On pourrait juger que la popularité d’un Roi importe peu, finalement, étant donné l’étroitesse de ses pouvoirs réels. Justement : son travail consistant essentiellement en de la représentation, en un soutien humain ou moral, en un accompagnement sociétal, la popularité lui est nécessaire. Il lui faut donc la préserver.

Or, le nouvel engouement populaire est fragile. L’impression positive pourrait n’être qu’éphémère. Et l’image gauche longtemps traînée par Philippe resurgira au premier couac. Le nouveau Roi et ses conseillers en sont certainement conscients. Ce qui accentue encore l’importance de l’entourage royal, chargé d’encourager positivement un homme qui l’a peu été jusqu’ici ; mais aussi de le garder scrupuleusement dans les balises de la fonction monarchique – dont on sait à quel point il la prend au sérieux.

Des balises que les responsables politiques devront continuer à définir et préciser, de façon à ce que le nouveau Roi sache exactement ce que l’on attend de lui et ce qui, dans une monarchie moderne du XXIe siècle, n’est plus jugé de son ressort.

 


COMMENTAIRE DE DIVERCITY

MOINS ON LE VOIT PLUS IL EST POPULAIRE

Surprenant, moins on voit Philippe, plus il devient populaire.

C'est singulier.

Il semble qu'on le verra d'avantage lors des joyeuses entrées qui risquent d'être très chahutées en Flandre, singulièrement Anvers.
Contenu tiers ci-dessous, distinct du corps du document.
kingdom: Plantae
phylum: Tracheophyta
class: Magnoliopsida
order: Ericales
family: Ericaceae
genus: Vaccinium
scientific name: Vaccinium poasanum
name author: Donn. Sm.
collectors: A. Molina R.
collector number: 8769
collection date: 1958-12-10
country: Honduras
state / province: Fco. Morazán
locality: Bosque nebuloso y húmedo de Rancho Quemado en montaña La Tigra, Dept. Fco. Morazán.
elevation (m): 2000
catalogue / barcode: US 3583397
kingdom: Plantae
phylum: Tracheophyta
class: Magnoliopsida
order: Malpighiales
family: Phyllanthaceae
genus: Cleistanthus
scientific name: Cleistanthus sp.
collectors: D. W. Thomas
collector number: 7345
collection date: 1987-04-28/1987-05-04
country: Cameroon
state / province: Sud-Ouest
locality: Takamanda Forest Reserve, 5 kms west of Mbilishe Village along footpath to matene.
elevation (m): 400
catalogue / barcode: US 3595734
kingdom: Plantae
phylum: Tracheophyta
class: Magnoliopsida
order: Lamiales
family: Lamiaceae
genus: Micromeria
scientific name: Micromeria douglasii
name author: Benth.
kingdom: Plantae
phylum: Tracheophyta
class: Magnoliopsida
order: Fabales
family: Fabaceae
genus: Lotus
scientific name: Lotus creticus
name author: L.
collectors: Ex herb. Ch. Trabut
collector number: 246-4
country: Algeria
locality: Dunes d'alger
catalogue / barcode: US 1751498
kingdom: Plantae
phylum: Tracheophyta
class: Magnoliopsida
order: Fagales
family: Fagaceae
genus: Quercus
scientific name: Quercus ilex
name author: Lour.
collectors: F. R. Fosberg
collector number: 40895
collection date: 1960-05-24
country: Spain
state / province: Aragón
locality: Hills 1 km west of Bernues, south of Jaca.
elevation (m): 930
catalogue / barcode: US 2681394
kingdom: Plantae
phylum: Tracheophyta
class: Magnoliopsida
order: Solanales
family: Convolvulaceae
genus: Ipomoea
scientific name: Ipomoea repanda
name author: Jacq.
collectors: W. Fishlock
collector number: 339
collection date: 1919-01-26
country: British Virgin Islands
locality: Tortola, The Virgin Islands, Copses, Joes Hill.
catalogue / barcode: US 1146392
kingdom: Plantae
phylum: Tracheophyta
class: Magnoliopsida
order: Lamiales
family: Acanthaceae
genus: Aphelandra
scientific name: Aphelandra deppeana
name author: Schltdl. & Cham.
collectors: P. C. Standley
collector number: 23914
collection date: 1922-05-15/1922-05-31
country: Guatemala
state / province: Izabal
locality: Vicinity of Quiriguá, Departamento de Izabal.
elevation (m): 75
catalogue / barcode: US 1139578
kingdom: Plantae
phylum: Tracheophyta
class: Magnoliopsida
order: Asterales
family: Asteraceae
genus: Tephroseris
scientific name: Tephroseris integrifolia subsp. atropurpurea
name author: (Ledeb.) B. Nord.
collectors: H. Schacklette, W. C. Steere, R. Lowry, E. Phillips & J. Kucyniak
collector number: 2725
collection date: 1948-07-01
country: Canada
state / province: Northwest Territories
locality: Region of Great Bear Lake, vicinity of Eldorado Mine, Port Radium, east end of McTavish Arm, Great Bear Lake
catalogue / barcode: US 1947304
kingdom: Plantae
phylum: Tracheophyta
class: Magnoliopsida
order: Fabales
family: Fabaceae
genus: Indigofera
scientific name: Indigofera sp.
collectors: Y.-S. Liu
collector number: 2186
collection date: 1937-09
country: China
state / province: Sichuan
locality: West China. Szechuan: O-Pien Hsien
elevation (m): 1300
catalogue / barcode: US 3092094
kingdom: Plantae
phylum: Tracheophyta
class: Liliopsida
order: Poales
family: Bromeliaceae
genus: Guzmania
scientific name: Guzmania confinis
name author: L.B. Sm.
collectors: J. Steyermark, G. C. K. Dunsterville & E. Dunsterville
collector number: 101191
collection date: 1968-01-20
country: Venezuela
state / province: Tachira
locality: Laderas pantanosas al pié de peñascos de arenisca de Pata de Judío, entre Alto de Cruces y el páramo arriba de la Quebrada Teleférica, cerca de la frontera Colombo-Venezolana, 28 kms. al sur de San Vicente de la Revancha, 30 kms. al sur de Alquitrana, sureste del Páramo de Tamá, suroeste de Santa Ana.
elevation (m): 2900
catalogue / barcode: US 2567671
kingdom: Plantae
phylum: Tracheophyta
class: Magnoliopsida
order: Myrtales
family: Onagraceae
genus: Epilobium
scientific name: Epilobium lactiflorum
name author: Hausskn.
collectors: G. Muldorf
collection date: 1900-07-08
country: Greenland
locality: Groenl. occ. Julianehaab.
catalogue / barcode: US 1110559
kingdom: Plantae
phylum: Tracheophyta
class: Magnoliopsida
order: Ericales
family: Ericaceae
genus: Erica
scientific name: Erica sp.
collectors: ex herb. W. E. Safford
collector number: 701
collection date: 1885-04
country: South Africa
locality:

D'où l'idée de commencer par Louvain, la bonne ville du bourgmestre socialiste bilingue et bon enfant Louis Toback

Mais il passera son examen de passage après le 25 mai , au lendemain de élections fédérales

 

LE ROI PHILIPPE ET LA REINE MATHILDE COMMENCERONT LEURS JOYEUSES ENTREES A LOUVAIN

LE VIF

Source: Belga 

Le Roi et la Reine feront leurs Joyeuses Entrées dans le pays, en commençant le 6 septembre à Louvain, chef-lieu de la province du Brabant flamand. Le Roi Philippe et la Reine Mathilde rencontreront les autorités provinciales et les bourgmestres des communes de la province dans chaque chef-lieu de province durant les mois de septembre et octobre.


© Reuters

Pour leur première sortie, à Louvain le 6 septembre, les souverains sont attendus à 11h à l'hôtel de ville de Louvain. Ils y rencontreront les représentants officiels ainsi que certaines personnalités issues des mondes culturel, des entreprises, sportif, ... 

A 11h45, ils prendront leur premier bain de foule sur la Grand-Place de Louvain. Ils assisteront ensuite, aux alentours de 12h20, à des représentations artistiques de jeunes artistes à la salle de concert 'Het Depot'. 

Enfin à 13h15, ils auront un dîner de travail sur le thème de l'internationalisation du Brabant flamand, à travers la vie en communauté et l'enseignement, entre autres. La visite du Roi et de la Reine prendra fin vers 14h30. 

Les souverains se rendront à Wavre (Brabant wallon) le 10 septembre, à Mons (Hainaut) le 17, à Hasselt (Limbourg) le 24 et à Anvers (Anvers) le 27 septembre. En octobre ils se rendront à Namur (Namur) le 2, à Liège (Liège) le 11, à Gand (Flandre orientale) le 16, à Arlon (Luxembourg) le 18, à Eupen (Communauté germanophone) le 23 et finalement à Bruges (Flandre occidentale) le 25.